Physician Children's Hospital of Philadelphia Philadelphia, Pennsylvania, United States
Background: Ultrasound is a safe modality to measure kidney length. Current charts of kidney size are based on relatively small samples that lack accurate age grouping and consequently often require to be adjusted by anthropometric measurements. Objective: This study harnesses natural language processing and a large radiology report repository to calculate new renal length normative values. Design/Methods: We retrieved abdominal ultrasound reports for children ( < 18 years of age) between 2012 and 2022 in a tertiary academic children’s hospital (Illuminate InSight). Reports were filtered for “normal kidneys,” excluding all types of kidney (or renal) abnormalities (e.g., ectopia, dysplasia, dilation). Natural language processing was used to extract kidney measurements from the reports text using Python. Python was also used to develop descriptive analysis, and to exclude premature children and additional pathological terms identified in the process. Anthropometric data was not available. Normative values were established by age (per year) 0 to < 18 years. Additional categories were created for children < 1 year of age (0-1 weeks, 1 week to 4 months, 4 to 8 months, and 8 months to 1 year). Results: A total of 24664 ultrasound reports were collected (female: 52.87%; median age: 6.78 years, IQR: 11.18). There was no difference in the kidney length between the right and the left kidney (median length: 8.1 cm for each side). The normative values were expressed as mean, median kidney length, SD, and IQR, per age group. When compared to Rosenbaum’s 1984 normative values (currently used at our institution), our series shows slightly smaller kidney lengths up to 8 years of age. For instance, at the age of 2 years, Rosenbaum's normative value was 7.36 cm (SD: 0.54) while our mean kidney length was 6.51 cm (SD: 0.87).

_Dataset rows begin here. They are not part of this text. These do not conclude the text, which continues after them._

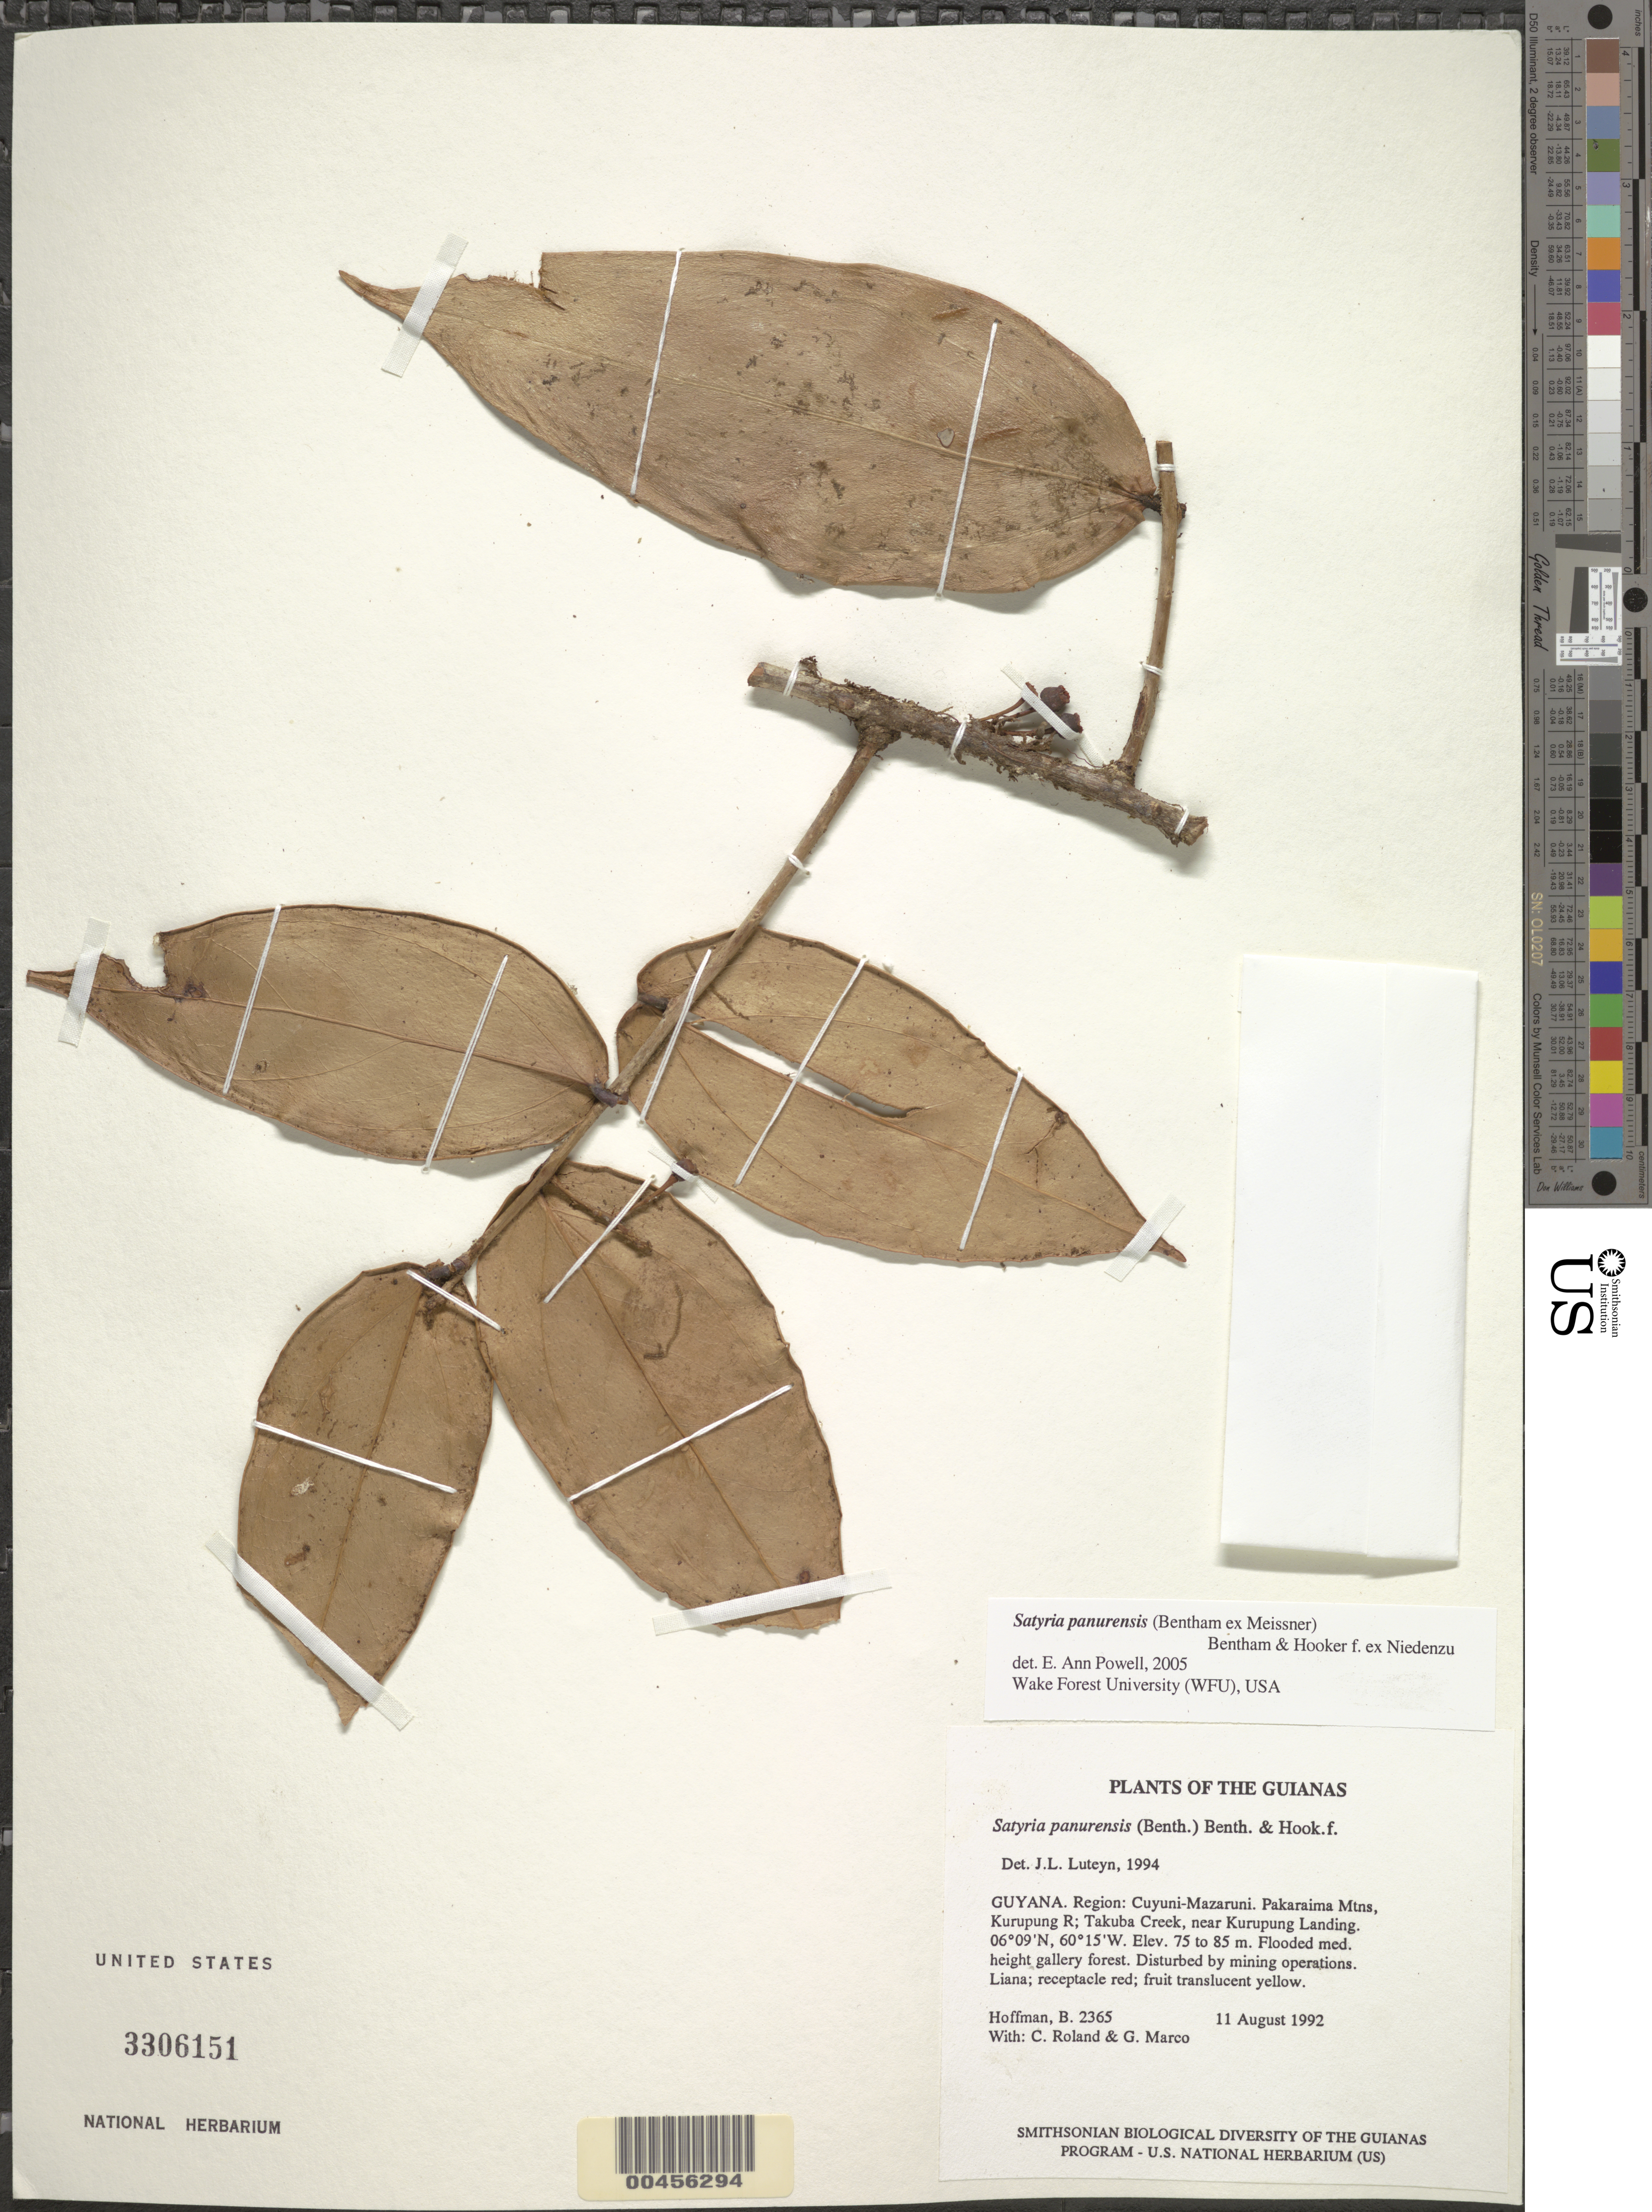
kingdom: Plantae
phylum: Tracheophyta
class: Magnoliopsida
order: Ericales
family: Ericaceae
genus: Satyria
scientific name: Satyria panurensis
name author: (Benth. ex Meisn.) Benth. & Hook. f. ex Nied.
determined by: Luteyn, J. L.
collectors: B. Hoffman, C. Roland & G. Marco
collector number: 2365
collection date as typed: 11 August 1992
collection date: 1992-08-11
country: Guyana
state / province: Cuyuni-Mazaruni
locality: Pakaraima Mountains, Kurupung River; Takuba Creek, near Kurupung Landing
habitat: Flooded med. height gallery forest. Disturbed by mining operations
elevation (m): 75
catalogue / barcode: US 3306151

Conclusion(s): We established normative values that are overall similar but generally smaller than existing growth charts with larger standard deviations, which reduces the risk of mischaracterizing patients as having too small or enlarged kidneys. Moreover, our sample size, orders of magnitude larger than previous publications, validates normative values with increased certainty. The use of natural language processing also opens the possibility of automated updates to existing values.